Overall, cozy mystery still isn't my favorite genres but Bradley has convinced me to read a fourth installment should he so choose to write one!
This is the third installment in the Flavia Deluce mystery series. As usual there is a body. Flavia defies authority and puts herself in the midst of mystery and danger. Her sisters continue to torture her and her father continues to be the world’s most ineffectual parent. I like Flavia, and although Bradley’s plot formula is, by now, becoming very predictable, I will probably continue to read every book that he adds to the series.
Ladyslott said: 4****
Flavia de Luce is back in this third installment of the series by author Bradley.
Once again our precocious scientist and budding detective finds herself entangled in yet another murder mystery.

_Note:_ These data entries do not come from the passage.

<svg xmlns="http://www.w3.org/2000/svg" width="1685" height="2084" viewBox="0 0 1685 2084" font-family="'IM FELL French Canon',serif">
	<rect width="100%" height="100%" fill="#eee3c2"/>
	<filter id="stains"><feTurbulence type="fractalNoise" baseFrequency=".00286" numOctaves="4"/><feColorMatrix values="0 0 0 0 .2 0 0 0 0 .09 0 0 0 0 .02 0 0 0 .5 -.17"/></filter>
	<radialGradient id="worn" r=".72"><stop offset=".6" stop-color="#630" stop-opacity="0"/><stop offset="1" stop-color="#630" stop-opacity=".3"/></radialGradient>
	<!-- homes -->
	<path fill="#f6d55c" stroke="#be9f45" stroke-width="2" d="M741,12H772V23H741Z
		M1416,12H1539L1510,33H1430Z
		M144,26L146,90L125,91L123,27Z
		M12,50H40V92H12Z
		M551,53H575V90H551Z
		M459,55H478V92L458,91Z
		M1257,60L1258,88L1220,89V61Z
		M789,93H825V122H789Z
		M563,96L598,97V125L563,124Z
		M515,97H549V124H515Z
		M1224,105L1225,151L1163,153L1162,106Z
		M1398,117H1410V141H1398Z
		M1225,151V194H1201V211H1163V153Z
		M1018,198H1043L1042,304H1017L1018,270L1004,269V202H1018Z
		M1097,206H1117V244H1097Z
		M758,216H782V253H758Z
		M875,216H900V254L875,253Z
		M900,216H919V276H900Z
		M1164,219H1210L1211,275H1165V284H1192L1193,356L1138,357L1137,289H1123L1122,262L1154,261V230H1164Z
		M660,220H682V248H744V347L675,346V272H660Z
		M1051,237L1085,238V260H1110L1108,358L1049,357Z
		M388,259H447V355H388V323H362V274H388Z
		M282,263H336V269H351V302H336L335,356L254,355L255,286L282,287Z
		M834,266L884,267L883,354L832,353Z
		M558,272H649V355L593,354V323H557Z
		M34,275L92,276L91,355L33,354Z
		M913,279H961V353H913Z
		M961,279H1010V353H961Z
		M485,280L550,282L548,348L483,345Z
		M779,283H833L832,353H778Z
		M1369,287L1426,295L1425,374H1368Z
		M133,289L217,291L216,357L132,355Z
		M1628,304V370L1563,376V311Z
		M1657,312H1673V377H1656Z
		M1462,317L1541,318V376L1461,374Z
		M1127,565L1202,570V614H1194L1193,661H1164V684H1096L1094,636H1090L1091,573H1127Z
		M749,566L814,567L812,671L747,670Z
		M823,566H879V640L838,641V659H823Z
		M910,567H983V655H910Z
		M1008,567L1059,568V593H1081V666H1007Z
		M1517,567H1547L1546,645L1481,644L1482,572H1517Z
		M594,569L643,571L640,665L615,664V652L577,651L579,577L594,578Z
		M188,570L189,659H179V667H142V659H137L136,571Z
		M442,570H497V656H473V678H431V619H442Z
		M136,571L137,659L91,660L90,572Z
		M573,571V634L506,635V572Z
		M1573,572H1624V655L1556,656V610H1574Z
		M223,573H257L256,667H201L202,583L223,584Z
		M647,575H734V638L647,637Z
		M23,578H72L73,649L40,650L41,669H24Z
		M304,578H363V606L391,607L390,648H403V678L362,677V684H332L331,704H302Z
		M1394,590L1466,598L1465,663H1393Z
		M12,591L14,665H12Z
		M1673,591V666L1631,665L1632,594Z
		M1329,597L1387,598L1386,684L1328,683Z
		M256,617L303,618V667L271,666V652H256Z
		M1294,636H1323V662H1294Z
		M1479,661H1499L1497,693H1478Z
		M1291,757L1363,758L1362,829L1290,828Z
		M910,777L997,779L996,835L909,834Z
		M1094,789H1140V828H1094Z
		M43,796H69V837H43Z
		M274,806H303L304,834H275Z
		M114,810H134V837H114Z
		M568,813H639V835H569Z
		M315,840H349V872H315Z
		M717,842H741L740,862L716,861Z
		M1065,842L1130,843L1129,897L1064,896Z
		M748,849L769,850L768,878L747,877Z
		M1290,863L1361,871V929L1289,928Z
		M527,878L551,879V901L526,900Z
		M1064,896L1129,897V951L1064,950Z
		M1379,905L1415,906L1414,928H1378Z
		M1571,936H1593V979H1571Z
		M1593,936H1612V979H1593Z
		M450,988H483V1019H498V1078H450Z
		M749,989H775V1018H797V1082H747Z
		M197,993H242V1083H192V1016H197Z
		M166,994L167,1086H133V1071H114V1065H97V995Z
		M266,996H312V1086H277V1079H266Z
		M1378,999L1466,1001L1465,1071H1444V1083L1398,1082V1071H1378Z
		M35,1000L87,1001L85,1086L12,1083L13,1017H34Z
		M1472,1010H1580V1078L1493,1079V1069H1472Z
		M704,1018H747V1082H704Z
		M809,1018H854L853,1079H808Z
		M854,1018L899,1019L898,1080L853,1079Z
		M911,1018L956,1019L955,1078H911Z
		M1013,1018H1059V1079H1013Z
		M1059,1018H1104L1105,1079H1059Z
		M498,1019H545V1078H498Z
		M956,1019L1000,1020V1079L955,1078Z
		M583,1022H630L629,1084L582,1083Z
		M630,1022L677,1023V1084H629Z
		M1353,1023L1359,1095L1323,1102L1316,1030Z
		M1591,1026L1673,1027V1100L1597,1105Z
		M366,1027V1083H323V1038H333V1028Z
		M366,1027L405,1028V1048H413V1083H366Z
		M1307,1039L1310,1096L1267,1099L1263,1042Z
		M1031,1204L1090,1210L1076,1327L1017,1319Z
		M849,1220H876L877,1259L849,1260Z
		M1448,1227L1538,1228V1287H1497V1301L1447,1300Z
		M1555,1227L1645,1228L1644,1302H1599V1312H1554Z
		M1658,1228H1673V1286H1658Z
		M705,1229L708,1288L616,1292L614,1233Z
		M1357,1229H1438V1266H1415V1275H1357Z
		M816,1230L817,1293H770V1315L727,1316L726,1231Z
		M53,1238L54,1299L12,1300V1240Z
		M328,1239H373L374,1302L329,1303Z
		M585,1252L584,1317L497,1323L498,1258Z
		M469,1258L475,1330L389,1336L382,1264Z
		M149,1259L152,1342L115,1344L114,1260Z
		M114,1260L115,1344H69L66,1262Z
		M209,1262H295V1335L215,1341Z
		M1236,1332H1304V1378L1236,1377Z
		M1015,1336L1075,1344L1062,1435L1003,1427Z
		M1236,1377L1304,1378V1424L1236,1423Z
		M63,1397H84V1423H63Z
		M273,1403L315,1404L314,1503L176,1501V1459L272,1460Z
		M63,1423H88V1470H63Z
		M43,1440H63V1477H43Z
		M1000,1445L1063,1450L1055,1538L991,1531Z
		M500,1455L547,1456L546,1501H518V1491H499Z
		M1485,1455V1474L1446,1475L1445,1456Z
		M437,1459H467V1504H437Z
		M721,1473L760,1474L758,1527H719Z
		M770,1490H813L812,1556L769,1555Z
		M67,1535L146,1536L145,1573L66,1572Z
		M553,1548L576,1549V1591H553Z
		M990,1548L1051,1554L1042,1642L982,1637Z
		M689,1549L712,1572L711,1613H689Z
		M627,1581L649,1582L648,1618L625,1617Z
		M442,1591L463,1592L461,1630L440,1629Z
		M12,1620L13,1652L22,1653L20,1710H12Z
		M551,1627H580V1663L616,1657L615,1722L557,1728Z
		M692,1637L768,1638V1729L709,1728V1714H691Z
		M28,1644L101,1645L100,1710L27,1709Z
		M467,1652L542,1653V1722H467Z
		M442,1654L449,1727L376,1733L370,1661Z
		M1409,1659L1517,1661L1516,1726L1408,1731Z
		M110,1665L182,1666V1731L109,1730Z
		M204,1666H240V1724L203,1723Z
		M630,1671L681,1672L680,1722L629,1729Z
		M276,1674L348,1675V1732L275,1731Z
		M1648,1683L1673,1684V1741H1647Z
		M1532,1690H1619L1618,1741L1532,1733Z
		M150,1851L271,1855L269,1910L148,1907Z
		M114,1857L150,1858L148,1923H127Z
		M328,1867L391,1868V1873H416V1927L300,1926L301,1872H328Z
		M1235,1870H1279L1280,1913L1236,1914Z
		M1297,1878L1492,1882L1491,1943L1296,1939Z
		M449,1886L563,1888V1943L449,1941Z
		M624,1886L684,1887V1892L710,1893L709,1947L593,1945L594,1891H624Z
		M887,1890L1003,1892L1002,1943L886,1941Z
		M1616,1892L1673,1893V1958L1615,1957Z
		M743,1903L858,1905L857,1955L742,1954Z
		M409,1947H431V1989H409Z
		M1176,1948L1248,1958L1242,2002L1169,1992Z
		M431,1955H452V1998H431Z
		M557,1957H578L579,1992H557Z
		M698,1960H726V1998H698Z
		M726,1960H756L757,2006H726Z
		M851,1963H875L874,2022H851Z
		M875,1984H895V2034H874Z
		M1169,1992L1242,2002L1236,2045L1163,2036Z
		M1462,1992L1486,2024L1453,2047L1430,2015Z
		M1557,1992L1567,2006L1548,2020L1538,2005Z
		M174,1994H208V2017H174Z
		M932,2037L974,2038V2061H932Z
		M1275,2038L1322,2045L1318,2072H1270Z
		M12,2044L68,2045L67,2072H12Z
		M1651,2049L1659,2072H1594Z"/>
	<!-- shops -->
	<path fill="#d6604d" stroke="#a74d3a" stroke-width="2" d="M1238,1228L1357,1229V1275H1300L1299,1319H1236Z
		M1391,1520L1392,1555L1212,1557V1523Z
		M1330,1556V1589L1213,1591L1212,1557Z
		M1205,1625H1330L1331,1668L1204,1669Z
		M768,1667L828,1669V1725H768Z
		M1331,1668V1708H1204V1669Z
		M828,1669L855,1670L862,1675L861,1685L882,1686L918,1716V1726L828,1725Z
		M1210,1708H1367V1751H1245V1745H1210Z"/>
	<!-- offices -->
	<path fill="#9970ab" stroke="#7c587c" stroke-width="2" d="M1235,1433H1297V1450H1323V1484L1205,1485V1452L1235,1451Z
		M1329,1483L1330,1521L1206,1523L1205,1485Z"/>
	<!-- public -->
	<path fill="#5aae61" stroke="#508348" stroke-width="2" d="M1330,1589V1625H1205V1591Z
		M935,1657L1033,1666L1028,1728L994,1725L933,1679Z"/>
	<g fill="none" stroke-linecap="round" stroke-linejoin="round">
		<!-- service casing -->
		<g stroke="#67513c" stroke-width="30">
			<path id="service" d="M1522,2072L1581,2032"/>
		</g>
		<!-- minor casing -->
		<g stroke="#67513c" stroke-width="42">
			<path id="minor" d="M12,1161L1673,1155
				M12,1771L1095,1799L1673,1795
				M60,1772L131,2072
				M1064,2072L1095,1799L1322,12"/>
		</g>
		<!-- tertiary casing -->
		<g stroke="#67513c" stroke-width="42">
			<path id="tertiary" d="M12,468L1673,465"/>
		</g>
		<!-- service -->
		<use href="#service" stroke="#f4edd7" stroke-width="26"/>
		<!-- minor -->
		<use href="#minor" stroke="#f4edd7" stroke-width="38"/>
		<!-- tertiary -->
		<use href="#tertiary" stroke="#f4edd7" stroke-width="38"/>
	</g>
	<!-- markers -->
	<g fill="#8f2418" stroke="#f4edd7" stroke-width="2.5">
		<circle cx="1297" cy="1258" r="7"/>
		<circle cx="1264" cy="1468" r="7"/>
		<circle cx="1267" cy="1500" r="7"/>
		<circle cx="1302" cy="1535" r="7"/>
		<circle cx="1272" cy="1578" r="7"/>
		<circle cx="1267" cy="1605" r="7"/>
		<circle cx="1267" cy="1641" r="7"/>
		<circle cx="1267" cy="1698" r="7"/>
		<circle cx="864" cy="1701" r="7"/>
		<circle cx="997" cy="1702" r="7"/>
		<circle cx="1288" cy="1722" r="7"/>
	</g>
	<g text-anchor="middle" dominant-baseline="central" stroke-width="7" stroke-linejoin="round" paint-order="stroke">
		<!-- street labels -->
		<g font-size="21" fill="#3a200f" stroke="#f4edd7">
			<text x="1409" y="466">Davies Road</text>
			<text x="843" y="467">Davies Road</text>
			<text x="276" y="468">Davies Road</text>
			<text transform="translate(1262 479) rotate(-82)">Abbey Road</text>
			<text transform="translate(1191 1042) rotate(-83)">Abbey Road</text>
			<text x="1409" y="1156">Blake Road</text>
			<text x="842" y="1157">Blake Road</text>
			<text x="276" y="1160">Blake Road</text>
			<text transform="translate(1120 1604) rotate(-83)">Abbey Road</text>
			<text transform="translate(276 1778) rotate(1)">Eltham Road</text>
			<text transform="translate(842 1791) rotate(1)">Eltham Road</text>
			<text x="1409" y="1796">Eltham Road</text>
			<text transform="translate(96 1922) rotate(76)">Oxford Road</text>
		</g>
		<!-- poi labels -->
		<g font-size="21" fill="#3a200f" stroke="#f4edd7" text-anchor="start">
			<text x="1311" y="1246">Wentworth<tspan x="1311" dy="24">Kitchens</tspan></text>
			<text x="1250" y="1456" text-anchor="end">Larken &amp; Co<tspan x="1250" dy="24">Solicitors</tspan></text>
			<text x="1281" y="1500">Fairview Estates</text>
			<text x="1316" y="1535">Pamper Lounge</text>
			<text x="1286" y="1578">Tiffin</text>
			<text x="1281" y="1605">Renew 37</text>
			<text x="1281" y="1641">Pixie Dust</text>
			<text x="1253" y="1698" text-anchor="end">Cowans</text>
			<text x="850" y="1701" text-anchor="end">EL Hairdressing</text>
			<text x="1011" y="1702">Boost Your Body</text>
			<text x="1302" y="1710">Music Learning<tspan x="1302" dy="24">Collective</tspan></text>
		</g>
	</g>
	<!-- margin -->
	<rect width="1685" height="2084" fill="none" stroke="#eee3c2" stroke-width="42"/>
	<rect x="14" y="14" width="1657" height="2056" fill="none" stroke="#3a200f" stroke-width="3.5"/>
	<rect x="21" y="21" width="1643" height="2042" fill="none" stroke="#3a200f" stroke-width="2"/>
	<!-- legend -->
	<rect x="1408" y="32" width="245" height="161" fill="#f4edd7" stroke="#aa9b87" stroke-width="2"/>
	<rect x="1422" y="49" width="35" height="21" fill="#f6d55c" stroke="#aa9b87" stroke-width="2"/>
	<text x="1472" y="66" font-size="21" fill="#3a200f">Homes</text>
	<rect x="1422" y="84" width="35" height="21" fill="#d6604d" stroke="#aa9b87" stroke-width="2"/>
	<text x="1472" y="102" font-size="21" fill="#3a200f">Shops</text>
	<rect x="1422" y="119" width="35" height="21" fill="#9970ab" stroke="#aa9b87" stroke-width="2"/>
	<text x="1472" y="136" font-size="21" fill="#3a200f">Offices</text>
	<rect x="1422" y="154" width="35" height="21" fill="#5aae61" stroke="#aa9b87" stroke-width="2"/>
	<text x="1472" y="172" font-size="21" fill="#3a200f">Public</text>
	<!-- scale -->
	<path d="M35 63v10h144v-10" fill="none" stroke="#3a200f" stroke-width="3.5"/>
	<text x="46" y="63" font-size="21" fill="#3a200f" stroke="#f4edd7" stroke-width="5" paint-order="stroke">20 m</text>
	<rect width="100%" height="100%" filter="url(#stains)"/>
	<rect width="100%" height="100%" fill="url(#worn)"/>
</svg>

I enjoyed this book a bit more than the last, The Weed That Strings the Hangman’s Bag. The mystery here was actually not quite as interesting; however we do learn a bit more about our intrepid heroine and her beloved mother Harriet. While the relationship between Flavia and her older sisters is still one of torture and retaliation there are little tiny glimmers of genuine feeling for each other peeking through, although I still don’t understand why they treat her so poorly. There are also signs that Flavia’s dad is not totally oblivious to his youngest child but actually may be just a tiny bit proud of her. It is also abundantly clear that Flavia is desperately lonely and longing for a friend. The scene in the book with Flavia talking to Gladys, her bike, almost brought me to tears. The final scene in the laboratory also got me a little choked up. Here’s hoping that we see a little more growth in Flavia’s relationship with her family, especially with her father. I would also like to see more interaction between Flavia and Inspector Hewitt, I love the repartee between the two and as often as he is exasperated with her I think he actually admires her.
Good entry in the series, I’m looking forward to ‘I Am Half Sick of Shadows” due this November 2011.
Lindz L said: 5 stars
Oh, how I love the Flavia de Luce series. They're a little unbelievable, very funny, and very "stiff upper lip" British.
Flavia (young, precocious, poison-enthusiast) has her fortune told by a gypsy at the fair. In talking with the woman more, she discovers this gypsy had, years ago, been cast out of the area by Flavia's own father. What is more, this woman was accused of kidnapping a baby all those years ago. When the gypsy woman is found bludgeoned almost to death, Flavia knows she must help solve the mystery.
This series is a lot of fun. I spent a lot of time just writing down quotes I liked from it. I highly recommend this book for any fan of the mystery genre, science, or fun in general ;)
LibraryCin said: 3.5 stars
In the third book of the Flavia de Luce series, a gypsy woman is hit over the head and almost killed, and a little later, a man is murdered, and found by Flavia and her new friend, the gypsy's granddaughter, Porcelain.
I think the novelty is wearing off a little bit. I still like Flavia's character and Jayne Entwistle is still perfect as Flavia, but the stories are still leaving something to be desired. I'm still rating it good, but that rating continues to be for Flavia herself and Jayne as Flavia. I hear the books get better, so I will continue on, and enjoy Jayne as Flavia for a while yet.”